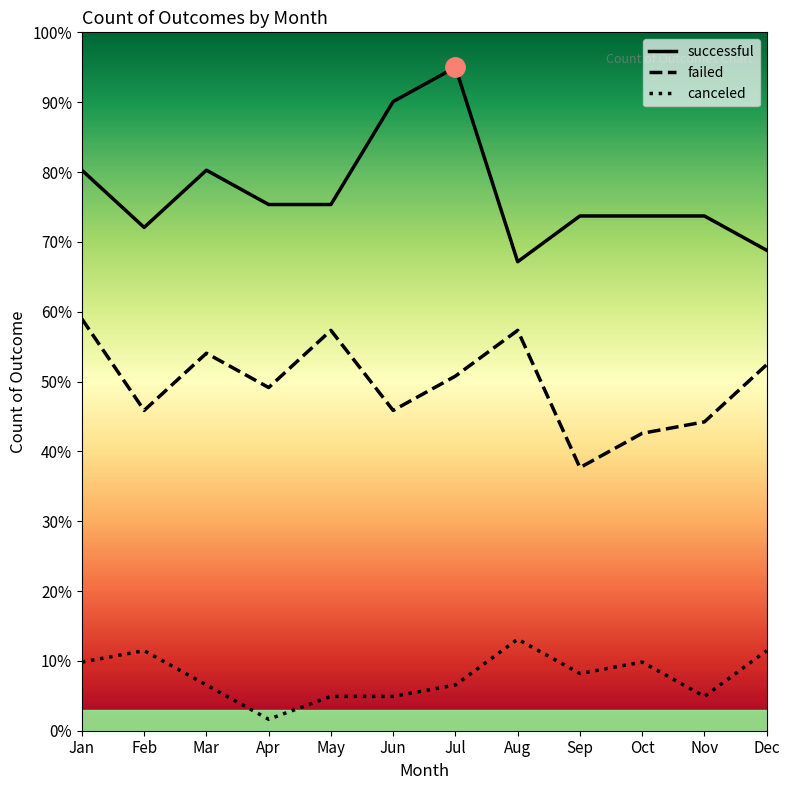

How many series are shown in this chart?

3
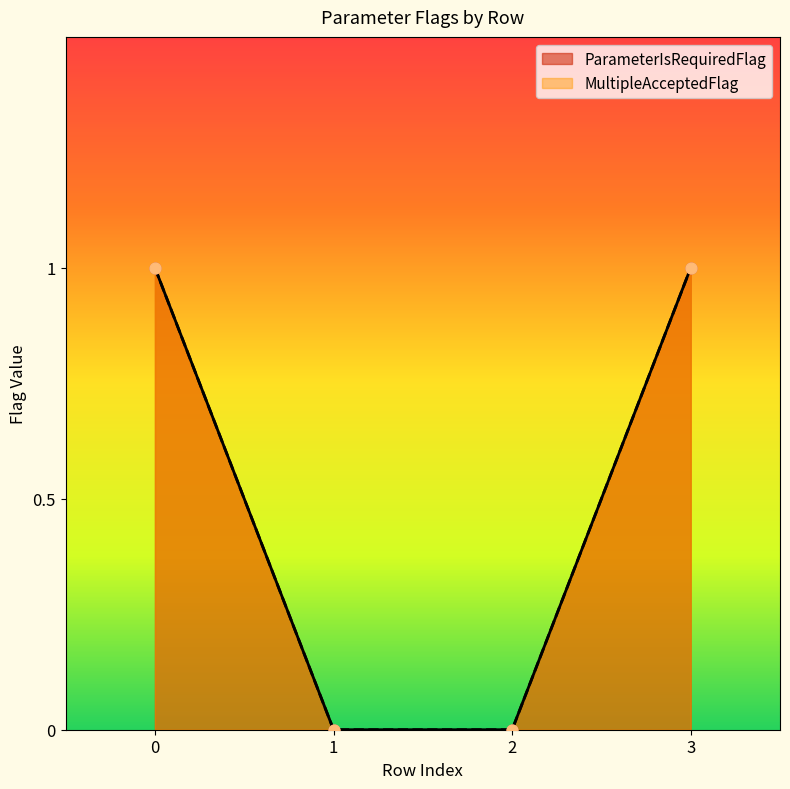

Which series has the largest total across all categories?

ParameterIsRequiredFlag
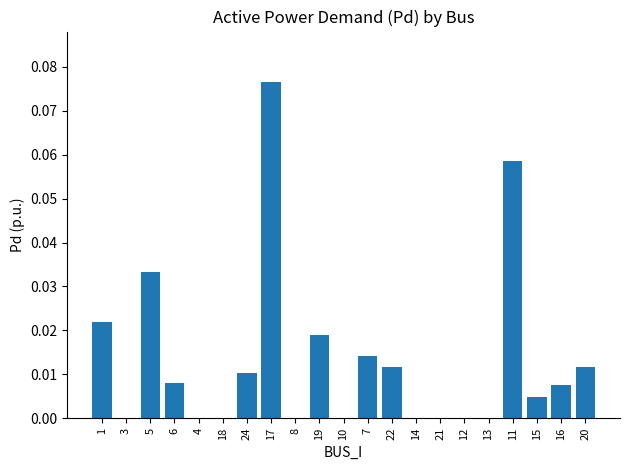

Which category has the highest value across all series?

17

# # # #

Work required:
Rewrite the records above with "chart" replaced by "graph" throughout, keeping everything else the same and leaving out the pictures.

Solution to this task:
How many series are shown in this graph?

3

Which series has the largest total across all categories?

ParameterIsRequiredFlag

Which category has the highest value across all series?

17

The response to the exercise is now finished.